Some common rules in Sichuanhua:
- The zh, sh, ch sounds in northern varieties of Mandarin give way to z, s, and c, respectively.
- Sichuanhua features the notorious northern Mandarin trait of erhua (儿化) or adding 儿 to the end of words as a diminutive ending.
- The expression 不存在 (bù cúnzài), literally, “it doesn’t exist,” is used to mean “no problem” or “you’re welcome.”
- 要得 (Yáode) means “OK,” the same as Mandarin’s 好的 (hǎode) or 可以 (kěyǐ). There is a joke that Deng used to say yaode about 100 times a day, so eager was he to kickstart the reform and opening-up policy.
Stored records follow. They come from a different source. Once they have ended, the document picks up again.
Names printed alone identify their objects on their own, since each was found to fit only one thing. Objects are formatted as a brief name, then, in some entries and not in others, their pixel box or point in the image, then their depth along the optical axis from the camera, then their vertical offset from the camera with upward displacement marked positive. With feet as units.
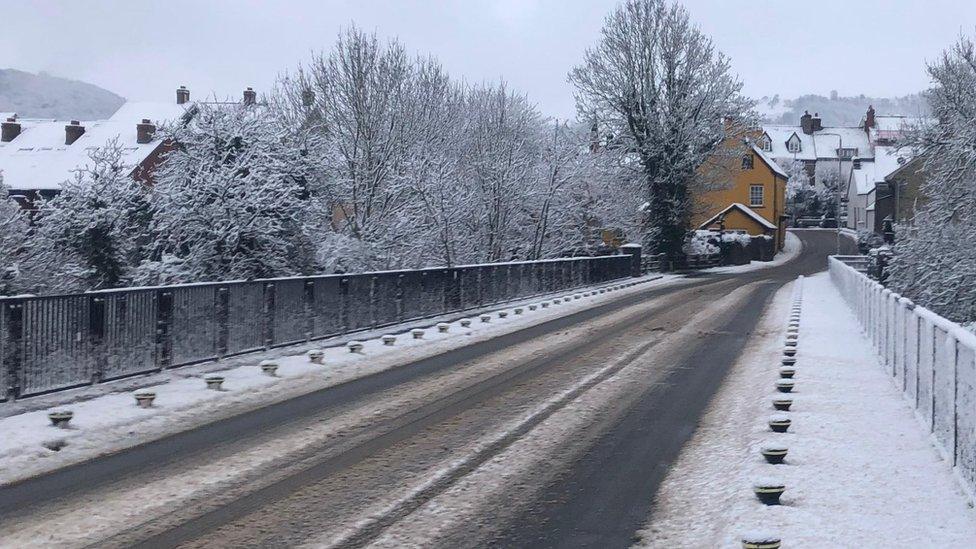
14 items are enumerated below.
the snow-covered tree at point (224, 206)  68.03 +3.04
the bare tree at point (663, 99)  171.32 +28.51
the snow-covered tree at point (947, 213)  88.48 +4.58
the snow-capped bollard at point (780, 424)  31.81 -5.78
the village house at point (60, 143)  191.62 +22.82
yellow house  258.37 +17.67
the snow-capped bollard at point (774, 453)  27.09 -5.77
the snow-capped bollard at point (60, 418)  32.32 -5.98
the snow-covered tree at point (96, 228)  70.13 +1.33
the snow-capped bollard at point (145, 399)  36.73 -6.00
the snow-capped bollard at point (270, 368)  46.16 -5.92
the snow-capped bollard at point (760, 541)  18.95 -5.87
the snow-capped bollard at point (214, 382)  41.39 -6.01
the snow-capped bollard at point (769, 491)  22.71 -5.78
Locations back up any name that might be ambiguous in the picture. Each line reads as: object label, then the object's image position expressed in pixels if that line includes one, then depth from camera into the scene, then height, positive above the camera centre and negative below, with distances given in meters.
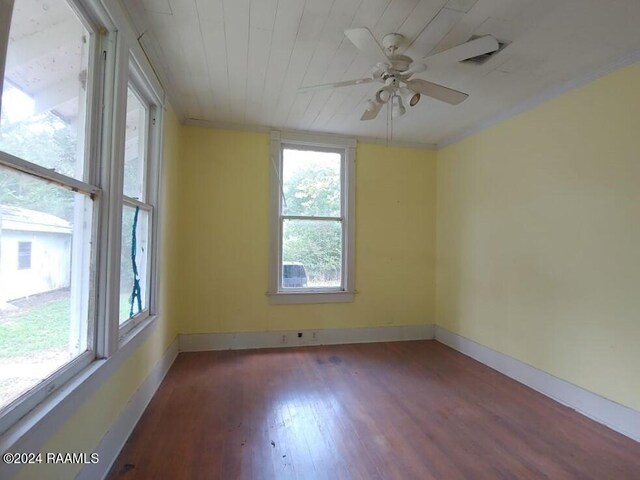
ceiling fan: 1.68 +1.08
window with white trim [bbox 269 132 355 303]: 3.73 +0.32
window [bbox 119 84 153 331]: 2.09 +0.19
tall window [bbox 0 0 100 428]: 1.08 +0.16
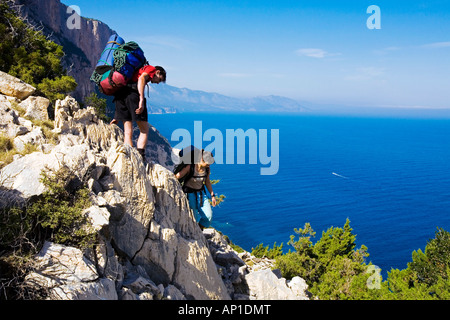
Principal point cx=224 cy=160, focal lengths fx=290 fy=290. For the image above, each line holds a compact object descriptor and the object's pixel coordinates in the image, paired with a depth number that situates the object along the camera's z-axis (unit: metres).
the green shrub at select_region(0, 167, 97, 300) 4.52
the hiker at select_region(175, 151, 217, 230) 9.73
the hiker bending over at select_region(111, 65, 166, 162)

- 老子 (Lǎozi) is an arrogant way to refer to oneself. In “So Gangster (《超社会》),” a track by Rap of China champion GAI in 2017 with over 4. 2 million views on Youtube, the Chongqing native sings: “老子社会上的! (Lǎozi shèhuì shang de!),” or “I’m so gangster!”
Sichuanhua also uses unique modal particles to give sentences a certain attitude, and natives use them far more freely than in Standard Mandarin, often tagging one at the end of every sentence. Some common ones include:
- 嘛 (Ma) indicates suggestion or agreement, much like 吧 (ba) in Standard Mandarin. Because 嘛 is an emphatic particle that indicates impatience in Mandarin, outsiders tend to form the impression that the Sichuanhua tempers live up to the spiciness of the local cuisine.
- 嗦 (So) expresses suspicion or dissatisfaction. “你骗我嗦? (Nǐ piàn wǒ suo?You cheating me?”) is particularly useful for bargaining at the market or dealing with taxi drivers.
Here are five sample sentences spoken by a native speaker from Chengdu. Keep in mind that, though the Chengdu-Chongqing variety of Sichuanhua is, by far, the most widely spoken, there are small differences between the metropolises, and across the rest of the province:
- Come to Chengdu for a good time, Chengdu is a chill city.
Lai cengdu sua se, cengdu nieyide hen, basi debeh.
Invite non-locals to the city with this phrase, which features the unique Sichuanhua word basi (巴适)—meaning good, great, delicious, attractive, and basically anything positive. It’s believed to have Ba-Chu origins, and it’s combined with debeh (得板), a word used to add emphasis to something that is very comforting or pleasing. According to our speaker, this is because the word 板 conjures the image of a flopping fish on a plank (and this is comforting to Sichuanhua speakers).
- It’s so early, what are you up to?
Ei, qingzao basen neh, ni qie zhuazi leh?
After a night of hot pot and baijiu with your new Chengdu friends, you may not enjoy getting woken up the next morning. Express your annoyance with this phrase! Notice how Mandarin’s 去 (qù), meaning “to go,” has been replaced by 切 (qie), while the interrogative particle 呢 (ne) has been replaced by 喃 (leh).
- Let’s chat at the teahouse, dude!
Zou guolaogueh, qie tsagui baiher, longmenzen ma!
A good pick-up line or conversation starter in Chengdu, a city famous for its tea-drinking culture: The equivalent of Mandarin’s 哥们儿 (gēmen’er), or “dude,” is 哥老官 (guolaogueh), while the verb “to chat” is 龙门阵 (longmenzen). This also contains an example of 嘛 being spoken where Mandarin speakers would say 吧.
- Damn it, the power’s been cut off, so annoying!
Oho, ting die lo, jiaoren dehen!
If your house party with your Chengdu friends is spoiled by someone forgetting to pay the bills, lighten the mood with this sentence. 焦人 (Jiǎorén) is Sichuanhua for 烦人 (fánrén) or “how annoying,” but is pronounced with the third tone (jiǎo) rather than northern Mandarin’s first tone (jiāo).
- How come you’re so scared of your wife? What a soft-ear.
Ni za leme xu laopo le? Pa erduo so.
The word for “scared” (怕 pà) is 虚 (xū) in Sichuanhua, which means timid, while the particle for suspicion, so, is used teasingly. As the dialect’s illustrious career in rap suggests, Sichuanhua is great for dissing: 耙耳朵 (pà ěrduo), literally “soft-eared,” is what one calls a henpecked husband.